You may have noticed that I was talking about individual bits of the page table entry. Indeed, these entries are extremely limited in size: typically just 64 bits (8 bytes), most of which is needed to store the referenced physical memory address. This is not always enough for more complicated features built on top of the virtual memory abstraction, so the kernel has additional book-keeping: in Linux, these are called virtual memory areas or VMAs for short: one for each distinct memory region of each running process. For reasons of simplicity and performance, these VMAs are stored in a large pre-allocated array with a fixed capacity.
This takes us back to the blog post that motivated this write-up: freeing or de-allocating memory may require an additional VMA to be allocated in the case where you’re not freeing an entire allocated memory region, but only a part of it. This is not possible to do via the commonly used malloc()
/ free()
APIs or even the C++ new
and delete
equivalent operators, but it is possible to do via direct system calls using mmap()
and munmap()
. To illustrate:
- We allocate 1000 bytes of memory
- Linux creates a new VMA for us to record this (note: no actual memory has been allocated unless you used
MAP_POPULATE
as demand paging kicks in!) - We now wish to free the middle 500 bytes
- Linux now has no choice but to split the original one VMA spanning 1000 bytes into two of 250 bytes each, with a 500 byte gap in the middle
Granted, this is a bit contrived, and not even accurate as you cannot free 500 bytes: memory is split into pages of 4096 bytes (4 KB) each (by default, on x86-64). But you can imagine the same situation happening when e.g. different protection bits are applied to different parts of a huge memory region: some part of writeable, other parts are not. The VMA having to be split causes the memory deallocation operation to actually have to allocate memory: for the new VMA. This is how you can get an out-of-memory error.

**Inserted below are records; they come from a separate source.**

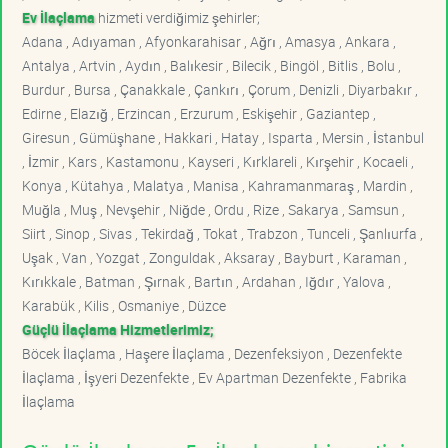
Ev İlaçlama
hizmeti verdiğimiz şehirler;
Adana , Adıyaman , Afyonkarahisar , Ağrı , Amasya , Ankara ,
Antalya , Artvin , Aydın , Balıkesir , Bilecik , Bingöl , Bitlis , Bolu ,
Burdur , Bursa , Çanakkale , Çankırı , Çorum , Denizli , Diyarbakır ,
Edirne , Elazığ , Erzincan , Erzurum , Eskişehir , Gaziantep ,
Giresun , Gümüşhane , Hakkari , Hatay , Isparta , Mersin , İstanbul
, İzmir , Kars , Kastamonu , Kayseri , Kırklareli , Kırşehir , Kocaeli ,
Konya , Kütahya , Malatya , Manisa , Kahramanmaraş , Mardin ,
Muğla , Muş , Nevşehir , Niğde , Ordu , Rize , Sakarya , Samsun ,
Siirt , Sinop , Sivas , Tekirdağ , Tokat , Trabzon , Tunceli , Şanlıurfa ,
Uşak , Van , Yozgat , Zonguldak , Aksaray , Bayburt , Karaman ,
Kırıkkale , Batman , Şırnak , Bartın , Ardahan , Iğdır , Yalova ,
Karabük , Kilis , Osmaniye , Düzce
Güçlü İlaçlama Hizmetlerimiz;
Böcek İlaçlama , Haşere İlaçlama , Dezenfeksiyon , Dezenfekte
İlaçlama , İşyeri Dezenfekte , Ev Apartman Dezenfekte , Fabrika
İlaçlama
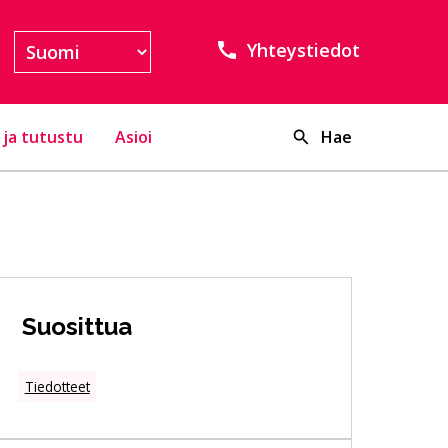
Yhteystiedot
 ja tutustu
Asioi
Hae
Suosittua
Tiedotteet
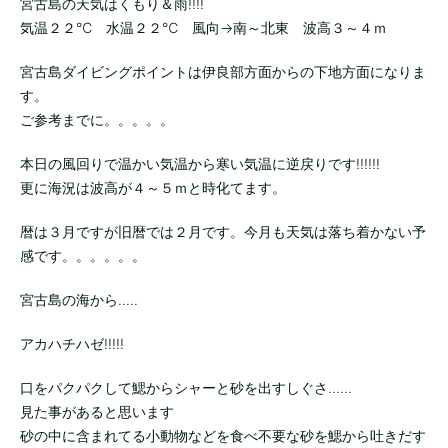
宮古島の天気はくもり＆雨!!!!
気温２２℃ 水温２２℃ 風向→南～北東 波高３～４ｍ
宮古島ダイビングポイントは伊良部方面からの下地方面になりま
す。
ご参考までに。。。。。
本日の風回りで温かい気温から寒い気温に逆戻りです!!!!!!
更に海況は波高が４～５ｍと時化てます。
暦は３月ですが旧暦では２月です。今月も天気は落ち着かない予
感です。。。。。。
宮古島の海から.....
アカハチハゼ!!!!!
口をパクパクして鰓からシャーと砂を出すしぐさ......
見た事があると思います
砂の中に含まれてる小動物などを食べ不要な砂を鰓から吐きだす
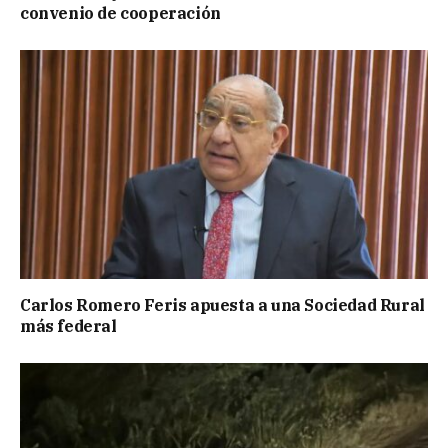
convenio de cooperación
Carlos Romero Feris apuesta a una Sociedad Rural
más federal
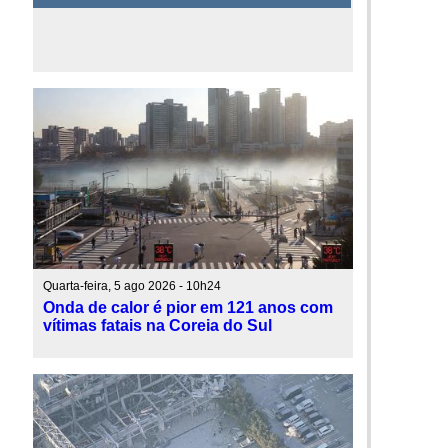
Quarta-feira, 5 ago 2026 - 10h24
Onda de calor é pior em 121 anos com
vítimas fatais na Coreia do Sul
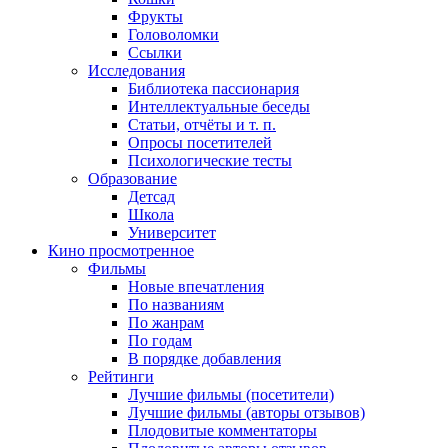
Фрукты
Головоломки
Ссылки
Исследования
Библиотека пассионария
Интеллектуальные беседы
Статьи, отчёты и т. п.
Опросы посетителей
Психологические тесты
Образование
Детсад
Школа
Университет
Кино
просмотренное
Фильмы
Новые впечатления
По названиям
По жанрам
По годам
В порядке добавления
Рейтинги
Лучшие фильмы (посетители)
Лучшие фильмы (авторы отзывов)
Плодовитые комментаторы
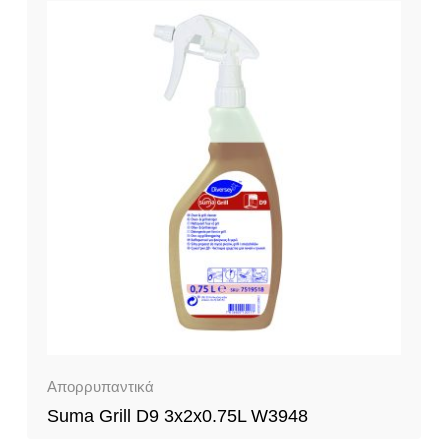
Απορρυπαντικά
Suma Grill D9 3x2x0.75L W3948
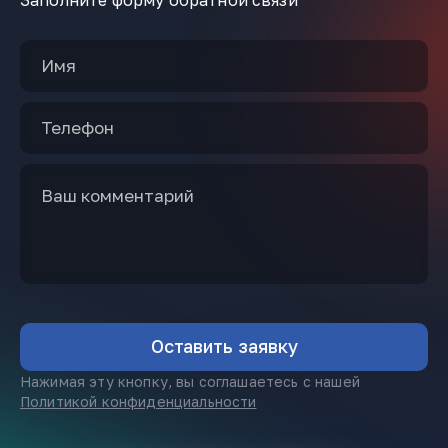
Заполните форму обратной связи
Нажимая эту кнопку, вы соглашаетесь с нашей
Политикой конфиденциальности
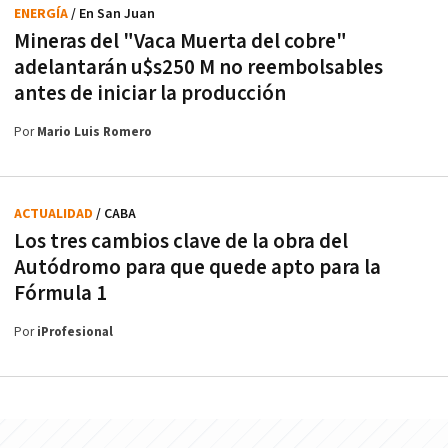
ENERGÍA
/ En San Juan
Mineras del "Vaca Muerta del cobre"
adelantarán u$s250 M no reembolsables
antes de iniciar la producción
Por
Mario Luis Romero
ACTUALIDAD
/ CABA
Los tres cambios clave de la obra del
Autódromo para que quede apto para la
Fórmula 1
Por
iProfesional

As you can imagine, there are a lot more details to this topic. Some teasers:
- A single virtual memory address space can span up to 256 terrabytes of memory, making virtual memory much more plentiful than physical memory.
- Resolving virtual memory addresses into physical memory addresses is slow even when performed by dedicated hardware: modern CPUs spend something like 25% of their total execution time just doing this.
- Caching (the TLB) is used to mitigate this, and while its hit-rate is very high (96%+ in typical applications), it opens up timing-related side-channel attacks that have become well-known in recent years.
- Huge pages of 2 MB and 1 GB are another effort to improve performance, but are a mess, and difficult to work with in practice.